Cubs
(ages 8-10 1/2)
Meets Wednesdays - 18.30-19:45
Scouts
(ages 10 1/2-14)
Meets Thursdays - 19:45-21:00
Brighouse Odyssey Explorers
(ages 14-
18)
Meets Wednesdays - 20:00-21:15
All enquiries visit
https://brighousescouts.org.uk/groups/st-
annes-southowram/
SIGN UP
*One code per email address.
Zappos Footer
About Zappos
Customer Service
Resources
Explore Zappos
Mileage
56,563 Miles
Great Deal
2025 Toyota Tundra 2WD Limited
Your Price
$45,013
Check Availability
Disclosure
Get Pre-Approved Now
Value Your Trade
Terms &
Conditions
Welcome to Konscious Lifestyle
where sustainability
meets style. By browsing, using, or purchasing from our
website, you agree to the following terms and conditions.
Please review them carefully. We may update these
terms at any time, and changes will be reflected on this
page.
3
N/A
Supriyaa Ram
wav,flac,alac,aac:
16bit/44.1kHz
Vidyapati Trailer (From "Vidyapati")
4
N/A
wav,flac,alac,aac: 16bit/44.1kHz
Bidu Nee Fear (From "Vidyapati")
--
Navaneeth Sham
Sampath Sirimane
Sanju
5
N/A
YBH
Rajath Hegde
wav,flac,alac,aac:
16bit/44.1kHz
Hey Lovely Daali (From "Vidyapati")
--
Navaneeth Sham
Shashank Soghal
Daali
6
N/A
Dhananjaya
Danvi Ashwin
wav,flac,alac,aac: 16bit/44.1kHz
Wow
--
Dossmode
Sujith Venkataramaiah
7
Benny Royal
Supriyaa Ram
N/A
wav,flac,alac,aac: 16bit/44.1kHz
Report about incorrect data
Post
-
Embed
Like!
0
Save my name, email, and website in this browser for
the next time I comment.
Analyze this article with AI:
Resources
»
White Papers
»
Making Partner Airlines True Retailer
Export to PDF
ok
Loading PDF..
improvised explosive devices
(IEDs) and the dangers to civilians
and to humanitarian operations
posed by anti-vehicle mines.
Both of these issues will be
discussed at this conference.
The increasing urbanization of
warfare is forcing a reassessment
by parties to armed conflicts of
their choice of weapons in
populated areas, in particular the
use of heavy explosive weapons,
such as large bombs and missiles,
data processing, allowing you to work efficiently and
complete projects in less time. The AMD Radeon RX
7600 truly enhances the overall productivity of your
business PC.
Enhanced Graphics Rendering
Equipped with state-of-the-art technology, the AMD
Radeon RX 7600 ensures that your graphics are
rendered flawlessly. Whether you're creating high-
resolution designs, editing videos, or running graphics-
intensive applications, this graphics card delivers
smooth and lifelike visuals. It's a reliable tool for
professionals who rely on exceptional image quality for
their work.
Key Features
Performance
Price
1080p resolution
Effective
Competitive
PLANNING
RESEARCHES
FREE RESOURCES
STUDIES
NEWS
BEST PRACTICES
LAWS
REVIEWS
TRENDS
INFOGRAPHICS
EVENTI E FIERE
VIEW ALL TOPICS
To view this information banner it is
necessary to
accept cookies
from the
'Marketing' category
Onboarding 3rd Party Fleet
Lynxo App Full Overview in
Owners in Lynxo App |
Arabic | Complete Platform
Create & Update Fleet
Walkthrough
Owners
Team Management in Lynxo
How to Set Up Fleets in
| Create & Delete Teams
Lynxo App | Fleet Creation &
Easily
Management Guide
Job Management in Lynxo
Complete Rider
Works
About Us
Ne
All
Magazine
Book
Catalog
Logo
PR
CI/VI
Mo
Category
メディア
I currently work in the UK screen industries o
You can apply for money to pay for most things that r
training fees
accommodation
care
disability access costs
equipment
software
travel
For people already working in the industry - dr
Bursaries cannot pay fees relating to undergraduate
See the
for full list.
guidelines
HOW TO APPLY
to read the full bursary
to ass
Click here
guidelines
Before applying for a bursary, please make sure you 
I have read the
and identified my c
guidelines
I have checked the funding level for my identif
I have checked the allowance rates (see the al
..........
WHAT YOU NEED TO DO:
Copy out the text read from each of the entries above, keeping every line as it appears.

TASK RESULT:
Cubs
(ages 8-10 1/2)
Meets Wednesdays - 18.30-19:45
Scouts
(ages 10 1/2-14)
Meets Thursdays - 19:45-21:00
Brighouse Odyssey Explorers
(ages 14-
18)
Meets Wednesdays - 20:00-21:15
All enquiries visit
https://brighousescouts.org.uk/groups/st-
annes-southowram/
SIGN UP
*One code per email address.
Zappos Footer
About Zappos
Customer Service
Resources
Explore Zappos
Mileage
56,563 Miles
Great Deal
2025 Toyota Tundra 2WD Limited
Your Price
$45,013
Check Availability
Disclosure
Get Pre-Approved Now
Value Your Trade
Terms &
Conditions
Welcome to Konscious Lifestyle
where sustainability
meets style. By browsing, using, or purchasing from our
website, you agree to the following terms and conditions.
Please review them carefully. We may update these
terms at any time, and changes will be reflected on this
page.
3
N/A
Supriyaa Ram
wav,flac,alac,aac:
16bit/44.1kHz
Vidyapati Trailer (From "Vidyapati")
4
N/A
wav,flac,alac,aac: 16bit/44.1kHz
Bidu Nee Fear (From "Vidyapati")
--
Navaneeth Sham
Sampath Sirimane
Sanju
5
N/A
YBH
Rajath Hegde
wav,flac,alac,aac:
16bit/44.1kHz
Hey Lovely Daali (From "Vidyapati")
--
Navaneeth Sham
Shashank Soghal
Daali
6
N/A
Dhananjaya
Danvi Ashwin
wav,flac,alac,aac: 16bit/44.1kHz
Wow
--
Dossmode
Sujith Venkataramaiah
7
Benny Royal
Supriyaa Ram
N/A
wav,flac,alac,aac: 16bit/44.1kHz
Report about incorrect data
Post
-
Embed
Like!
0
Save my name, email, and website in this browser for
the next time I comment.
Analyze this article with AI:
Resources
»
White Papers
»
Making Partner Airlines True Retailer
Export to PDF
ok
Loading PDF..
improvised explosive devices
(IEDs) and the dangers to civilians
and to humanitarian operations
posed by anti-vehicle mines.
Both of these issues will be
discussed at this conference.
The increasing urbanization of
warfare is forcing a reassessment
by parties to armed conflicts of
their choice of weapons in
populated areas, in particular the
use of heavy explosive weapons,
such as large bombs and missiles,
data processing, allowing you to work efficiently and
complete projects in less time. The AMD Radeon RX
7600 truly enhances the overall productivity of your
business PC.
Enhanced Graphics Rendering
Equipped with state-of-the-art technology, the AMD
Radeon RX 7600 ensures that your graphics are
rendered flawlessly. Whether you're creating high-
resolution designs, editing videos, or running graphics-
intensive applications, this graphics card delivers
smooth and lifelike visuals. It's a reliable tool for
professionals who rely on exceptional image quality for
their work.
Key Features
Performance
Price
1080p resolution
Effective
Competitive
PLANNING
RESEARCHES
FREE RESOURCES
STUDIES
NEWS
BEST PRACTICES
LAWS
REVIEWS
TRENDS
INFOGRAPHICS
EVENTI E FIERE
VIEW ALL TOPICS
To view this information banner it is
necessary to
accept cookies
from the
'Marketing' category
Onboarding 3rd Party Fleet
Lynxo App Full Overview in
Owners in Lynxo App |
Arabic | Complete Platform
Create & Update Fleet
Walkthrough
Owners
Team Management in Lynxo
How to Set Up Fleets in
| Create & Delete Teams
Lynxo App | Fleet Creation &
Easily
Management Guide
Job Management in Lynxo
Complete Rider
Works
About Us
Ne
All
Magazine
Book
Catalog
Logo
PR
CI/VI
Mo
Category
メディア
I currently work in the UK screen industries o
You can apply for money to pay for most things that r
training fees
accommodation
care
disability access costs
equipment
software
travel
For people already working in the industry - dr
Bursaries cannot pay fees relating to undergraduate
See the
for full list.
guidelines
HOW TO APPLY
to read the full bursary
to ass
Click here
guidelines
Before applying for a bursary, please make sure you 
I have read the
and identified my c
guidelines
I have checked the funding level for my identif
I have checked the allowance rates (see the al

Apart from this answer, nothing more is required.